You can probably get a version that already comes wit the short reset trigger.


----------



## Darkstar888 (Sep 19, 2016)

Never seen a DA/SA with grip safety before. Confused.


----------



## aldodds3 (Aug 6, 2016)

Darkstar888 said:


> Never seen a DA/SA with grip safety before. Confused.


Springfield XDS.

Sent from my iPhone using Tapatalk


----------



## Darkstar888 (Sep 19, 2016)

That's not a double/single action.
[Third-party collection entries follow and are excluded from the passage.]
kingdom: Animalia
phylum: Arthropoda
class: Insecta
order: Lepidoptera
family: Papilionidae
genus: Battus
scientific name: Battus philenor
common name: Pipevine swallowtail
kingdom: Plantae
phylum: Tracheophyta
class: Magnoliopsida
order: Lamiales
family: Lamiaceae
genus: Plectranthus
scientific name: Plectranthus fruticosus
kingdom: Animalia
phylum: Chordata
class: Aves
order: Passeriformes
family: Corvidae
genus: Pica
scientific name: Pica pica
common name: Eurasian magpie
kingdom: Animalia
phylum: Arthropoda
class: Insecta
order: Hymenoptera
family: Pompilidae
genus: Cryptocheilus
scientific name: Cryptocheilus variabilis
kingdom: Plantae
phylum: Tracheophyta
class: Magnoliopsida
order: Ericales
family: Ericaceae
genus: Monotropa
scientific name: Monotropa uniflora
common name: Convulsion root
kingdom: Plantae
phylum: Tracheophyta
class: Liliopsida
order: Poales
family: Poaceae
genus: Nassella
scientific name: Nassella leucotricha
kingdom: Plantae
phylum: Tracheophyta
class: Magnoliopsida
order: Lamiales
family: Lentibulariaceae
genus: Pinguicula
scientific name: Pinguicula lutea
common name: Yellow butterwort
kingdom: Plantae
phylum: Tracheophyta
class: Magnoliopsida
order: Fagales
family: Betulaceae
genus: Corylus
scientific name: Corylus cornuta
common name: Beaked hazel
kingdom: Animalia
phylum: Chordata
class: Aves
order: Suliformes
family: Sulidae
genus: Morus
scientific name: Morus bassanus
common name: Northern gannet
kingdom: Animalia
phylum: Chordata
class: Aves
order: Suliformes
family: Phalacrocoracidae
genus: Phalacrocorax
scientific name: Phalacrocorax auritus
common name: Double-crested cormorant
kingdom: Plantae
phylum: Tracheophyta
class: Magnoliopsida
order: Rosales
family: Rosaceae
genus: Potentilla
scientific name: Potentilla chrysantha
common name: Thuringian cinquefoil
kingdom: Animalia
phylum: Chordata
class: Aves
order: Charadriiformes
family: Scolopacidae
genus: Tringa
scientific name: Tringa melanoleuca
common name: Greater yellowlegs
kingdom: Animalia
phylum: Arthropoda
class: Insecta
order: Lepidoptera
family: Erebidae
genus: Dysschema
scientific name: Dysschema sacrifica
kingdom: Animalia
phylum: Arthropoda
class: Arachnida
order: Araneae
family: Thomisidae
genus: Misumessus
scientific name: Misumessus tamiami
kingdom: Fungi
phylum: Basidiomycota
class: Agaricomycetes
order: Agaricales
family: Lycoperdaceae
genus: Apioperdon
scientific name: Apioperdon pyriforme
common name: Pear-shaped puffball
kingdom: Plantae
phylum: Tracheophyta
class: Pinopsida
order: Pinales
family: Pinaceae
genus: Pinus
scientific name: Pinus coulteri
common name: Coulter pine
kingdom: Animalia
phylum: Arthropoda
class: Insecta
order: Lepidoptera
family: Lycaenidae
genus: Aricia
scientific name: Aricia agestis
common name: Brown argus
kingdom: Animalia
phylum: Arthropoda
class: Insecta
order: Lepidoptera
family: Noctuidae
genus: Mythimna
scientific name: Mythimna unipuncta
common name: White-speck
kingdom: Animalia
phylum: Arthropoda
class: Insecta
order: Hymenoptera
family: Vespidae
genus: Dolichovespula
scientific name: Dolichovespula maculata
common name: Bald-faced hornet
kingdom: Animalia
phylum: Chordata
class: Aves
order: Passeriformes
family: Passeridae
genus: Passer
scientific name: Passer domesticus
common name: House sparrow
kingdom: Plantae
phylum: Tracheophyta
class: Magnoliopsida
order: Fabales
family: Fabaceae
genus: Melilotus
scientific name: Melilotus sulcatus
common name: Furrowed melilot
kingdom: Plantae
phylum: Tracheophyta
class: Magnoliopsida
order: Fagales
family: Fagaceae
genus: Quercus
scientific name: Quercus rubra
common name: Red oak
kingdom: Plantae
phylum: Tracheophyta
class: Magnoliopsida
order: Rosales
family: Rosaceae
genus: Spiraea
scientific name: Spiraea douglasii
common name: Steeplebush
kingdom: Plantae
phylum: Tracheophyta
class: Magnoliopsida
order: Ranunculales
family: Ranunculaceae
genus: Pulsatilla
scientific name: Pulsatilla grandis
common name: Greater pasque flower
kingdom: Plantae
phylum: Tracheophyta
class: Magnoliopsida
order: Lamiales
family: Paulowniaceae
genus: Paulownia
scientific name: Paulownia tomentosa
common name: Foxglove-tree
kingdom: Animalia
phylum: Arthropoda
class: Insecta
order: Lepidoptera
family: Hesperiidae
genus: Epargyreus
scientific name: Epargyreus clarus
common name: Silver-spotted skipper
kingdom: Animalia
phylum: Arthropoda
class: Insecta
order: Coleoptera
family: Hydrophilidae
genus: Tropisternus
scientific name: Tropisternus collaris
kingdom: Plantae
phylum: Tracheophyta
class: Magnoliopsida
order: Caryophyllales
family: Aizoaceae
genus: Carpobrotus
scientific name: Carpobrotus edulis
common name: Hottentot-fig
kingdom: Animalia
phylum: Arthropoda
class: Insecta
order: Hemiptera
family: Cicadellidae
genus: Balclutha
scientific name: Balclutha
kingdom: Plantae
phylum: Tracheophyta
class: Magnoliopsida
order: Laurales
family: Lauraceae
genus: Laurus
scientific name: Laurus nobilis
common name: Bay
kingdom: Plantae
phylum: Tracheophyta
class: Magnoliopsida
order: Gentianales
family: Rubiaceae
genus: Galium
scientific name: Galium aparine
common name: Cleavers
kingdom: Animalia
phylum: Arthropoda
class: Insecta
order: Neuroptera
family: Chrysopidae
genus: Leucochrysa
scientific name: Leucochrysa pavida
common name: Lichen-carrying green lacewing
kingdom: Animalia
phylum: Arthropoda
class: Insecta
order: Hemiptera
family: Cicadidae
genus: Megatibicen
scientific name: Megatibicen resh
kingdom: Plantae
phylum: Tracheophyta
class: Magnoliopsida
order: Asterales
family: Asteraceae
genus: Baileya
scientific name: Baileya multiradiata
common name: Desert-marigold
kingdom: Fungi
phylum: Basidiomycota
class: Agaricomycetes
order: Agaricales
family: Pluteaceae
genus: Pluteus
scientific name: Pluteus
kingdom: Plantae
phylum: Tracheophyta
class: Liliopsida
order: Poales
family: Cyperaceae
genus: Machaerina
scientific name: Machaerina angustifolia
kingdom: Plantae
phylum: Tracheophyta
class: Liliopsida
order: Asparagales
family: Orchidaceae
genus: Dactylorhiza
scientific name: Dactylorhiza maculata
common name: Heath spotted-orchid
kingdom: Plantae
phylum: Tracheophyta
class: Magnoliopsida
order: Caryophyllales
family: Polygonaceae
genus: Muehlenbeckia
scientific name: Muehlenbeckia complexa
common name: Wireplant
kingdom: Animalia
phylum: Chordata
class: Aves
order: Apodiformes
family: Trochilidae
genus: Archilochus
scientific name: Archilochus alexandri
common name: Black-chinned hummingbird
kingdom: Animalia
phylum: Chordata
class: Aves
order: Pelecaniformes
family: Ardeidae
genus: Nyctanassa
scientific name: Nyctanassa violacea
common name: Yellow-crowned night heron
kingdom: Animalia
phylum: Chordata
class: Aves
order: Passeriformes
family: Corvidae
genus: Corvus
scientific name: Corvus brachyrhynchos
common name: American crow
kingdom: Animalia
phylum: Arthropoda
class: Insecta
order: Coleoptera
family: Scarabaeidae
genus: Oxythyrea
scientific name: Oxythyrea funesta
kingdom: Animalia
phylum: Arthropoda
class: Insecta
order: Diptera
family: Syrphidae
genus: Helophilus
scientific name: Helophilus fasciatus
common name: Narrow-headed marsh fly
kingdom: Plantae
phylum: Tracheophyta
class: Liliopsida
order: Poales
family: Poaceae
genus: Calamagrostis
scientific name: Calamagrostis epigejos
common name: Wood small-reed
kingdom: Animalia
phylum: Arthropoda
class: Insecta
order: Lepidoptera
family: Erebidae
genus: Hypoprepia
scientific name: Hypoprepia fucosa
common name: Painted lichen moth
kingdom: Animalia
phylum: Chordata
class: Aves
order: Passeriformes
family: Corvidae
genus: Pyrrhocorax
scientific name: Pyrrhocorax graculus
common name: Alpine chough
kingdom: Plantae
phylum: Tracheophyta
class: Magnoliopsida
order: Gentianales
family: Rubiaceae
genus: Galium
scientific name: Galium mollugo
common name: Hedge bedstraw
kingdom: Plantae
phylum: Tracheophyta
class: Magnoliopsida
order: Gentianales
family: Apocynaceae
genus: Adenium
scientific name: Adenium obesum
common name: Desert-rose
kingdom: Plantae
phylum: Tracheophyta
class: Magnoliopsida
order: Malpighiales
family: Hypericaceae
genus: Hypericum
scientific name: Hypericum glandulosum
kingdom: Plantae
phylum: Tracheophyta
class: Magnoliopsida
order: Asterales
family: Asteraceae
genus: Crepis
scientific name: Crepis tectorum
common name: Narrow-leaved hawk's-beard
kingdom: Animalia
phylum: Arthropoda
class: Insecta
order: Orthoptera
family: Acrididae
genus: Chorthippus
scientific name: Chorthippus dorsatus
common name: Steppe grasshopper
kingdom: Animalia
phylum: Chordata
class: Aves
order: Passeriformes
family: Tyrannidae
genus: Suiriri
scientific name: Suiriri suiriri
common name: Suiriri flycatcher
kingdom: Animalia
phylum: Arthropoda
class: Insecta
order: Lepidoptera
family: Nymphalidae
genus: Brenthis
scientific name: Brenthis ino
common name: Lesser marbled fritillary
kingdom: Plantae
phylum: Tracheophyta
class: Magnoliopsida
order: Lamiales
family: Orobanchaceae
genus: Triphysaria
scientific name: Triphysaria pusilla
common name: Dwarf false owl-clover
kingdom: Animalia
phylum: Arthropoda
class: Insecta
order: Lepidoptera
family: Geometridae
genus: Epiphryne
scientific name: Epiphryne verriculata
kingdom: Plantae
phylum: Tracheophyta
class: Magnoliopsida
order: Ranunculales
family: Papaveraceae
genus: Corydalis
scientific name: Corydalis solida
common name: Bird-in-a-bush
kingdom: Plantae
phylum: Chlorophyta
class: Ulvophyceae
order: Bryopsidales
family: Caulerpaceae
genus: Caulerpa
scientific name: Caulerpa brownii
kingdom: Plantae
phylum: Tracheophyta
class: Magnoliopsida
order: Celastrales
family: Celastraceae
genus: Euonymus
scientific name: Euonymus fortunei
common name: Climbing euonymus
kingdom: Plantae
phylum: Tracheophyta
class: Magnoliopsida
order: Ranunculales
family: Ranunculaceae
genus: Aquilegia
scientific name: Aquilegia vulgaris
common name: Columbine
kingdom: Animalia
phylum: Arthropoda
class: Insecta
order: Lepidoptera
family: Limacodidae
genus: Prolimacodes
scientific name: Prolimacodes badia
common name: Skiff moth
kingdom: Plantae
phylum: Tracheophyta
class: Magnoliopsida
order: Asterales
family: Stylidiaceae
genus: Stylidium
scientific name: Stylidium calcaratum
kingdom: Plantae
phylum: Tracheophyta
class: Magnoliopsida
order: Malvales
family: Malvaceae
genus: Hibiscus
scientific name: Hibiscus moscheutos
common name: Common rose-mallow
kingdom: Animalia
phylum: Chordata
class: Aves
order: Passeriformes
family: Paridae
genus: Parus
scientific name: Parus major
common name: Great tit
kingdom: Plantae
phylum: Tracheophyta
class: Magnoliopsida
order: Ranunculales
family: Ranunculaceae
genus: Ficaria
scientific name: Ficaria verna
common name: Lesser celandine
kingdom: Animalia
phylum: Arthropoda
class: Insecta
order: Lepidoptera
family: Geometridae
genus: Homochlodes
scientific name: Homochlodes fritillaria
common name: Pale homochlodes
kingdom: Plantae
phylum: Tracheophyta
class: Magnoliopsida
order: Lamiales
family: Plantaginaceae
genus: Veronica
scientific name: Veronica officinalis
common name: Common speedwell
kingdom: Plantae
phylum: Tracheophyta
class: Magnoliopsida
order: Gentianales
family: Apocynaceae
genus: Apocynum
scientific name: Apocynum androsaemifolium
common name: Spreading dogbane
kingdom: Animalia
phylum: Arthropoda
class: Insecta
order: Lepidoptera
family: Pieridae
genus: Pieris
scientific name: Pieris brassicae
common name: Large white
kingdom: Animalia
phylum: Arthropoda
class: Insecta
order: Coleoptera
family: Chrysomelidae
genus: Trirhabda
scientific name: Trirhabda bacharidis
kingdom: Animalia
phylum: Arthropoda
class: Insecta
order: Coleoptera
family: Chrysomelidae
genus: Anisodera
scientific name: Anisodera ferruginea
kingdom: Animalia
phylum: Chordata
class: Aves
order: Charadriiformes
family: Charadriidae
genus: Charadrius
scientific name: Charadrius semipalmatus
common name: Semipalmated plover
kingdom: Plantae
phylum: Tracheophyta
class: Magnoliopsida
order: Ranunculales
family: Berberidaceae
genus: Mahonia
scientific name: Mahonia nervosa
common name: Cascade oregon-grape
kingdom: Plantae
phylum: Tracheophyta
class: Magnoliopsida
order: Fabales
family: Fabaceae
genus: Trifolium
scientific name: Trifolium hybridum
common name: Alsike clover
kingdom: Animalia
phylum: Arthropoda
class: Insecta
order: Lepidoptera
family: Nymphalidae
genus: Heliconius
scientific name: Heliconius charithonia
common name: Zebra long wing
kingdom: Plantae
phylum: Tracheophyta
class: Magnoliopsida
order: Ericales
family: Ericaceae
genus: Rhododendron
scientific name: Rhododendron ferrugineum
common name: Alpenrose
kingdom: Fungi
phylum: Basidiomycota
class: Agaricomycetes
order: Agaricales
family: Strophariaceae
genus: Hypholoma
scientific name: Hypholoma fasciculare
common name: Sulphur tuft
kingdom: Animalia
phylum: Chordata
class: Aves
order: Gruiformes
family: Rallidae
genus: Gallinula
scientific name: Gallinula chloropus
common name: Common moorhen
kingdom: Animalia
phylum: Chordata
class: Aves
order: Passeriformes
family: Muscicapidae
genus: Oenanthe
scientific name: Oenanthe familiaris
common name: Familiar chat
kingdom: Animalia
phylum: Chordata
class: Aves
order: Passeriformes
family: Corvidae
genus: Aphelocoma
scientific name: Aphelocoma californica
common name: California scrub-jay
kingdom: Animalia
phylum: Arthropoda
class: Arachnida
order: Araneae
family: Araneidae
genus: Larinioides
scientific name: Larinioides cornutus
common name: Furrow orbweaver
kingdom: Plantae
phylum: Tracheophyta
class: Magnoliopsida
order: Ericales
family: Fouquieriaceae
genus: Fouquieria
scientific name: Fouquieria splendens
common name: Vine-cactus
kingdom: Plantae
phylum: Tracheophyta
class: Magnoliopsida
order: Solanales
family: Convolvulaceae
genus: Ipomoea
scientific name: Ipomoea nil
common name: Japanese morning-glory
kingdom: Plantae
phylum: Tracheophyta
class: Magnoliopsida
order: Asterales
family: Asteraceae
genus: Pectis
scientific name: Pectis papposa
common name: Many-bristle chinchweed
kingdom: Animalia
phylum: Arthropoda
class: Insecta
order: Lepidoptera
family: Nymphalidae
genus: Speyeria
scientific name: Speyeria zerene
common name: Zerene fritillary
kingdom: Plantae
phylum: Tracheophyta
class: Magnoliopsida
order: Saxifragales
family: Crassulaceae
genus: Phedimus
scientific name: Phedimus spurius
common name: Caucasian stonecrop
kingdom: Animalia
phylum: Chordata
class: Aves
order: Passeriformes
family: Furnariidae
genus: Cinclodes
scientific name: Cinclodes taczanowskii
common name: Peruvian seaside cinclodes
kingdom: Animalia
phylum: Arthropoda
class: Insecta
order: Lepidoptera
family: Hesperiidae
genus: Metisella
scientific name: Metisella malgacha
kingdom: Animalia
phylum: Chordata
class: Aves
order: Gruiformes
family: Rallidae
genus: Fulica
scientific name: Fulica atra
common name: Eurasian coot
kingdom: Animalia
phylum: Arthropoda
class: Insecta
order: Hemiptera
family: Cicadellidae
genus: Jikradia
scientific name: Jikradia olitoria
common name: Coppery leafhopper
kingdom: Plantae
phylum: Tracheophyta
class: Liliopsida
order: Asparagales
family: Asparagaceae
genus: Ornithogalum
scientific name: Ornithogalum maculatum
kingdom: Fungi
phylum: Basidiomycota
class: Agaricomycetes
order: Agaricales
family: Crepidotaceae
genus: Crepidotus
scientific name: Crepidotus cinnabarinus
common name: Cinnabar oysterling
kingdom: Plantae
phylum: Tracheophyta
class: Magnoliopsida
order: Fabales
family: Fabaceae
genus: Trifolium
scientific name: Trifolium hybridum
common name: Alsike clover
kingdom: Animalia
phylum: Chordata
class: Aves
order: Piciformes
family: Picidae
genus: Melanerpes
It's a Glock style preset striker with a consistent pull.


----------



## aldodds3 (Aug 6, 2016)

speed_kills said:


> The Sig P226 (and in other variants), in my opinion, is the best among the "Wonder 9's" of its generation even though a bit more expensive than the others.
> 
> You can probably get a version that already comes wit the short reset trigger.


Legion?

Sent from my iPhone using Tapatalk


----------



## Shipwreck (Jan 26, 2006)

Absolutely no reason to have a grip safety on a DA/SA. That is what the first shot in DA is for... (to prevent accidents and/or mistakes)


----------



## aldodds3 (Aug 6, 2016)

Shipwreck said:


> Absolutely no reason to have a grip safety on a DA/SA. That is what the first shot in DA is for... (to prevent accidents and/or mistakes)


Well if I suddenly start needing reasons it's going to interfere with my impulse buying...

Sent from my iPhone using Tapatalk


----------



## Shipwreck (Jan 26, 2006)

WHat I mean is that there is no such animal for that particular reason


----------